> [Your objective]:
In the records, from the start up to and including the line with "- Case-sensitive filesystem", swap every "Problem:" for "Issue:" and give those lines again with nothing else changed. Leave the pictures out.

> [Material supplied]:
---------------

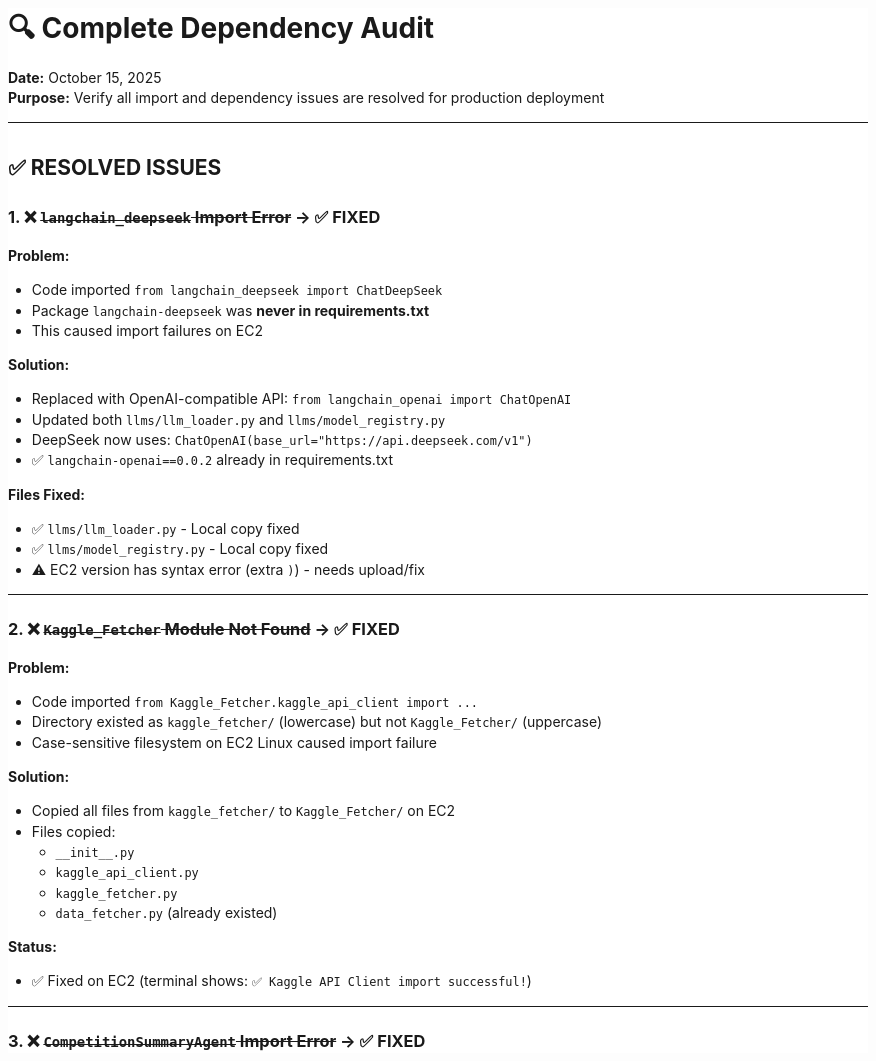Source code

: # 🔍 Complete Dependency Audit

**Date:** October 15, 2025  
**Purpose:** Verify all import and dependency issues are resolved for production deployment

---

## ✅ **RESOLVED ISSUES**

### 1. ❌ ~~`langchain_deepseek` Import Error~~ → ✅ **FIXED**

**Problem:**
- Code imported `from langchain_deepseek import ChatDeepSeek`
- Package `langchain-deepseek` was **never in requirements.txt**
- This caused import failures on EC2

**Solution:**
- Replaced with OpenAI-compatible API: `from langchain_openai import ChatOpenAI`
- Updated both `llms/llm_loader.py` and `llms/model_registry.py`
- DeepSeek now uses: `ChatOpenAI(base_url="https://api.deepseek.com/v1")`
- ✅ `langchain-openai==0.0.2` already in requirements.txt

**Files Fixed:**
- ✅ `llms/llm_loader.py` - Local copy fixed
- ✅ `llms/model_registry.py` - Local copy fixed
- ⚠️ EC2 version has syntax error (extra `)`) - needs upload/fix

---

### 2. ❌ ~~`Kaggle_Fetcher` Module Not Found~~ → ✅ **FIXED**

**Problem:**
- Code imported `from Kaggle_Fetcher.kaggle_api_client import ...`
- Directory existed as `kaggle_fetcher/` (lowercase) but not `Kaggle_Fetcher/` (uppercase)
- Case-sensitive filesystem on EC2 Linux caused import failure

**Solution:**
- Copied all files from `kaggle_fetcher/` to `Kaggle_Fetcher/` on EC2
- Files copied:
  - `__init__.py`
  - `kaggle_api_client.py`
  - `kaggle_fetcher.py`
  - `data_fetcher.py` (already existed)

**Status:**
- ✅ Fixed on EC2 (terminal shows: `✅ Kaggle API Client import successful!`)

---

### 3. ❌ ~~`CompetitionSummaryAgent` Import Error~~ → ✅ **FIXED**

---------------

> [Result for this exercise]:
Source code

: # 🔍 Complete Dependency Audit

**Date:** October 15, 2025  
**Purpose:** Verify all import and dependency issues are resolved for production deployment

---

## ✅ **RESOLVED ISSUES**

### 1. ❌ ~~`langchain_deepseek` Import Error~~ → ✅ **FIXED**

**Issue:**
- Code imported `from langchain_deepseek import ChatDeepSeek`
- Package `langchain-deepseek` was **never in requirements.txt**
- This caused import failures on EC2

**Solution:**
- Replaced with OpenAI-compatible API: `from langchain_openai import ChatOpenAI`
- Updated both `llms/llm_loader.py` and `llms/model_registry.py`
- DeepSeek now uses: `ChatOpenAI(base_url="https://api.deepseek.com/v1")`
- ✅ `langchain-openai==0.0.2` already in requirements.txt

**Files Fixed:**
- ✅ `llms/llm_loader.py` - Local copy fixed
- ✅ `llms/model_registry.py` - Local copy fixed
- ⚠️ EC2 version has syntax error (extra `)`) - needs upload/fix

---

### 2. ❌ ~~`Kaggle_Fetcher` Module Not Found~~ → ✅ **FIXED**

**Issue:**
- Code imported `from Kaggle_Fetcher.kaggle_api_client import ...`
- Directory existed as `kaggle_fetcher/` (lowercase) but not `Kaggle_Fetcher/` (uppercase)
- Case-sensitive filesystem on EC2 Linux caused import failure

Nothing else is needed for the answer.